Florida law exempts many assets from execution by a judgment creditor including intangible personal property including life insurance and annuities. Section 222.14 of the Florida statutes exempts cash value life insurance, annuities and annuity proceeds that were issued to citizens or residents of Florida. Most other states do not exempt these assets from creditor garnishment.
Suppose an annuity or life insurance policy is issued to a debtor in a state that does not exempt annuities or life insurance, a judgment is entered against the debtor in the non-exempting state, and then the debtor moves to Florida- is the annuity or life insurance exempt under Florida law, or is the annuity or life insurance not exempt because the debtor was not a Florida resident or citizen when the debtor acquired the assets.? The same issue may pertain to other financial assets such as retirement accounts- stated more generally, are asset exemption based upon the law of the state where the asset was acquired or the state where the debtor resides at the time of creditor collection?

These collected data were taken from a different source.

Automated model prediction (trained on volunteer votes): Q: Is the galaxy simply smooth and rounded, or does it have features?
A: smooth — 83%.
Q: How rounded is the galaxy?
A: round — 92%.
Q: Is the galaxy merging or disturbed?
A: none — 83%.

The Florida Supreme Court considered this issue in a case a long time ago. The Court noted that a strict reading of the statute does not exempt annuities or life insurance that where issued to a non-resident. However, the court also stated that the public policy behind the state was to provide financial support of the families of Florida residents and citizens subjected to a civil judgment. On balance, the Court said that annuities and life insurance are protected from creditors regardless of where the debtor lived when he acquired the asset. The determining factor on the statutory exemption is the domicile of the debtor at the time creditor asserts a claim to the asset in Florida.
This situation can be more uncertain when a creditor is “chasing” the debtor to Florida. Suppose a debtor rents an apartment in Florida and applies for a Florida drivers license, voting card, and mail transfer. However, not all of these processes are completed when the creditor applies to garnish the annuity or life insurance in a Florida court. Each day that the debtor is in Florida his claim to Florida citizenship is stronger. Suppose too that as soon as the garnishment writ is issued the debtor files with the court a claim of exemption, but the court hearing on the exemption claim is scheduled weeks, or months, in the future. By time of the hearing, the debtor has acquired most indices of Florida domicile and is then entitled to Florida asset exemptions.

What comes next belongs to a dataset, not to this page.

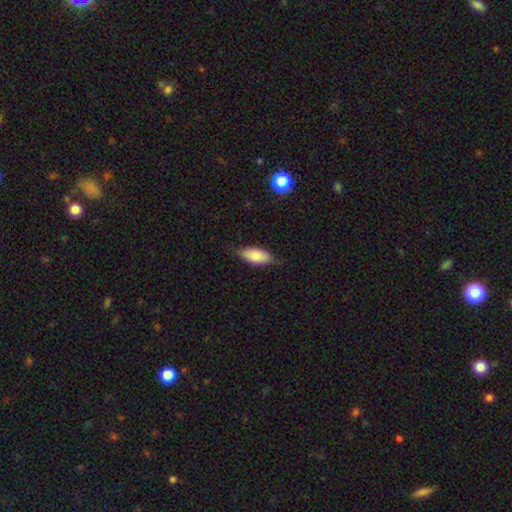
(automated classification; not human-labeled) This appears to be a smooth galaxy with no disk features (74%) that is in between round and cigar-shaped (81%). Merging: none (69%).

The creditor argues that the debtor’s residency should be evaluated at the beginning the garnishment process and at that time the debtor was not sufficiently rooted in Florida to qualify as a Florida resident; the debtor contends residency should be evaluated at the time of the exemption hearing- i.e., at the end of the garnishment and exemption process. The Florida Supreme Court has held that a debtor’s residency and his qualification for Florida asset exemptions is determined based on facts when the creditor initiates an attempt to subject the asset to legal process. In the case of a garnishment, the debtor’s residency and exemptions would be determined as of the date a creditor requested a writ of garnishment be issued by the clerk of court. The Supreme Court pointed out that the State of Florida’ interest in the debtor’s asset arises when an attempt is made in Florida to garnish the asset.

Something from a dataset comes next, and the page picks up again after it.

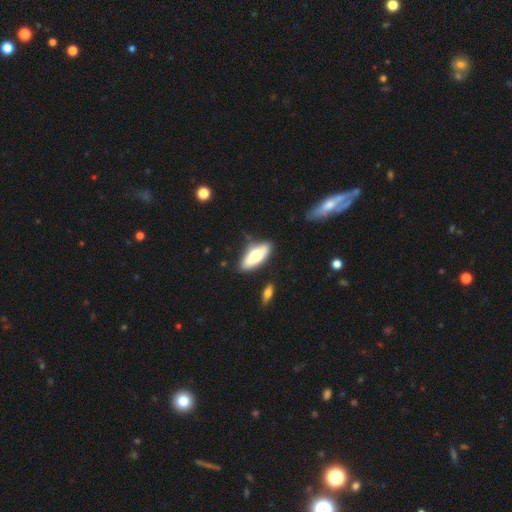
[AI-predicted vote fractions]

The above guidelines apply to Florida courts. If a creditor has a judgment from a foreign court against a person who has since moved to Florida the creditor may assert legal process against the debtor’s assets in the foreign court that issued the judgment notwithstanding that the debtor moved from the foreign state to Florida. Debtor’s may not export Florida exemptions to another state. Therefore, the debtor’s Florida asset exemptions cannot defeat a garnishment writ issued by a foreign court regardless of the debtor’s Florida residency.